Publication Details
Abstract
Penetration of Historical and Cultural Tourism Historical and cultural tourism resources have been recognized as key products for sustainable regional development in the coupling of heritage preservation with economic growth and social profit. But most regions continue to underexploit these resources, hindered by fragmented management, little integration with local economies, and inadequate strategic planning. The aim of this study is to fill this gap by exploring how systematic access to historical and cultural tourism resources contributes towards sustainable regional development. This research utilises a qualitative literature synthesis based on new academic works (2023-2025) and its approach includes comparative analysis, content analysis, and systems perspective to show mechanisms connecting cultural heritage, tourism development, and territorial growth. Results show that an efficient use of cultural heritage tourism resources is related with a network of interdependent characteristics, since digital inventory of heritage stock, spatial zoning, heritage corridors and thematic routes definition, integration into local value chains (i.e. handicrafts and gastronomy), authenticity, and strong stakeholders interrelations.
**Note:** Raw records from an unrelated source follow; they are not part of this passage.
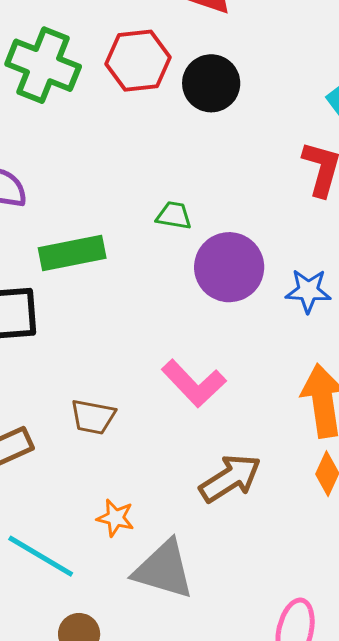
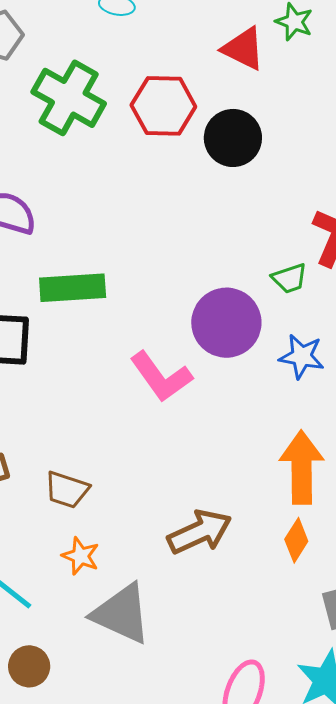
green trapezoid: (174, 215) -> (290, 278), moved, turned 144
pink L-shape: (194, 383) -> (161, 377), moved
brown trapezoid: (93, 417) -> (67, 490), moved

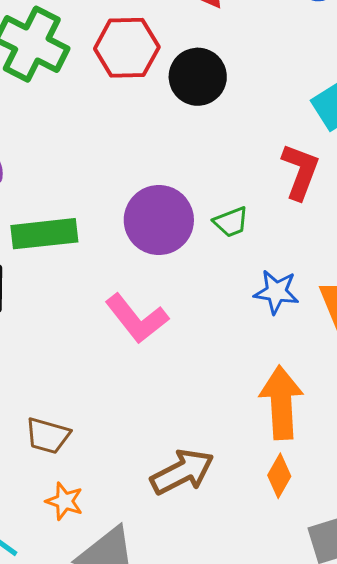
green trapezoid: (290, 278) -> (231, 222), moved
purple circle: (226, 323) -> (159, 220), moved

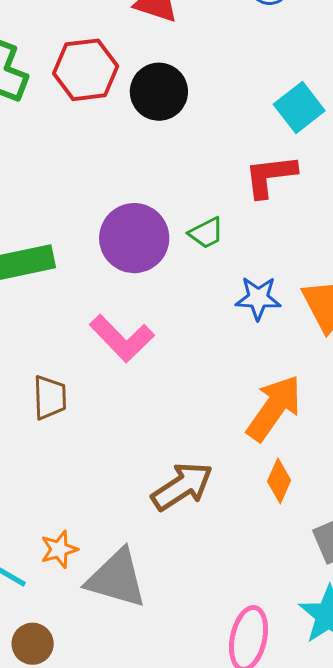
red L-shape: (300, 171) -> (270, 176), turned -112
orange arrow: (281, 403) -> (274, 408), turned 44
brown trapezoid: (48, 436) -> (50, 397), moved, turned -102
orange star: (64, 501) -> (59, 549), moved, turned -30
The findings also reinforce that heritage tourism works best as a integrated development cycle–from identification and protection of the resource, through the development of products and marketing, to ongoing monitoring of visitation and heritage condition. The paper presents an integrated management framework to demonstrate the ways that cultural heritage resources can best yield economic returns while enhancing regional identity and potentially playing a role in sustainable tourism development. For coordinated governance, sustainable tourism visitor management and digital heritage interpretation as catalysts for the conversion of historical and cultural resources into sustainable economic and social development drivers.